Collection entries:
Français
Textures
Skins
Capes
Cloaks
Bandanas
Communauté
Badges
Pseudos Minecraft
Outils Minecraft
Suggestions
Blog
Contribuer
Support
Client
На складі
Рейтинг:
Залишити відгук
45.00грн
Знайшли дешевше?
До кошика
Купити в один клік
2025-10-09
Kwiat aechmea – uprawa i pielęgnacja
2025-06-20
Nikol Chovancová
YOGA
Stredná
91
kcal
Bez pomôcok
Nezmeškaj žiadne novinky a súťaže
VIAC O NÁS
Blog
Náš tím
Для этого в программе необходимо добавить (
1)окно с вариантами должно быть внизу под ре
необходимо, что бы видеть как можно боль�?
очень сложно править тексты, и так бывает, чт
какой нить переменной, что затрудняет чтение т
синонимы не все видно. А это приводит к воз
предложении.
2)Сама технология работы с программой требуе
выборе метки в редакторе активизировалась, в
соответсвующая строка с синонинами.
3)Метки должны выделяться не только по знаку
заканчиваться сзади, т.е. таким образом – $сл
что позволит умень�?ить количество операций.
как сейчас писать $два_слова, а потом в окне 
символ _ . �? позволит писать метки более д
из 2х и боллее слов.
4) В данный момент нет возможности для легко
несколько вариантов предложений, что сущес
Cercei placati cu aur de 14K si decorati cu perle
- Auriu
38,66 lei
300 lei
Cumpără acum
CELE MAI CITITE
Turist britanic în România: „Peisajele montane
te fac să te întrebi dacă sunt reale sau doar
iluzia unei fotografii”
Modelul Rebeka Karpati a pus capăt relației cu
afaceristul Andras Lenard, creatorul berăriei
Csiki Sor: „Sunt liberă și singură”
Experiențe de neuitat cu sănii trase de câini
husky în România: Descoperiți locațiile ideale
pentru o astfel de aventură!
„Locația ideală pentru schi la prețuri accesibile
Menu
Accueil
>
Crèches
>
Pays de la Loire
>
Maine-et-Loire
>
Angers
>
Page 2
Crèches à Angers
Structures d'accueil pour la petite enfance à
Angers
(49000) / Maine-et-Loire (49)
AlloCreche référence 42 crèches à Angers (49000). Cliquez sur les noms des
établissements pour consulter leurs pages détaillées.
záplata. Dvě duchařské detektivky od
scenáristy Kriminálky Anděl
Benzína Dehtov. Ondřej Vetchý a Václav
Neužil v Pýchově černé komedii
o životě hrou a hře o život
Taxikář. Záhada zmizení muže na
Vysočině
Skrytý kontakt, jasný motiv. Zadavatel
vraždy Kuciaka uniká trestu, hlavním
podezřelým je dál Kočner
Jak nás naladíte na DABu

What you are asked to do: Lines with "необходимо": find them in the data and copy each one.

Answer space:
Для этого в программе необходимо добавить (
необходимо, что бы видеть как можно боль�?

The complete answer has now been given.